What is needed: Without the pictures, write out all the lines below exactly as they appear.

Collected data:
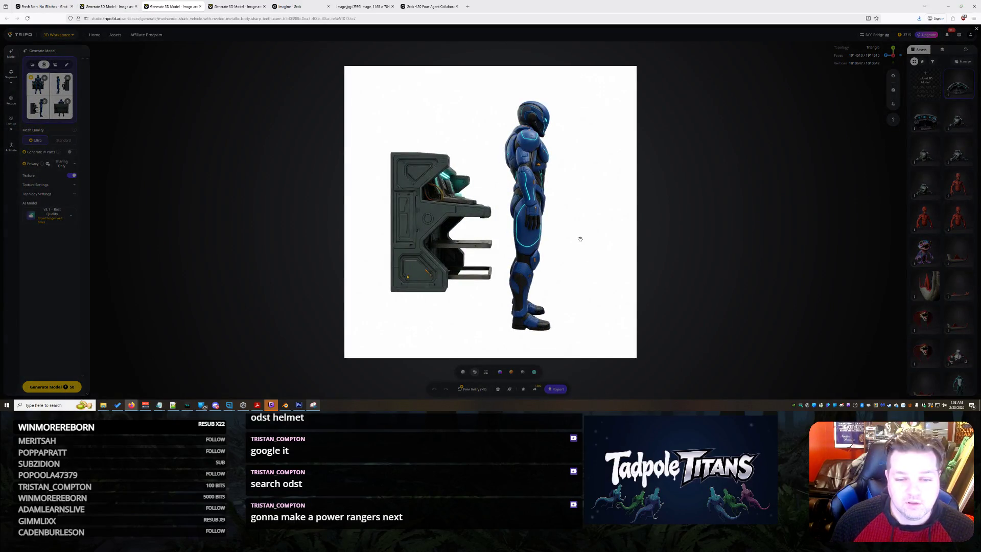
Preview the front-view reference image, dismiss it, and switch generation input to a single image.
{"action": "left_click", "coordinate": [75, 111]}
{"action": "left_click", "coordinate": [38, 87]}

Answer for the task:
Preview the front-view reference image, dismiss it, and switch generation input to a single image.
{"action": "left_click", "coordinate": [75, 111]}
{"action": "left_click", "coordinate": [38, 87]}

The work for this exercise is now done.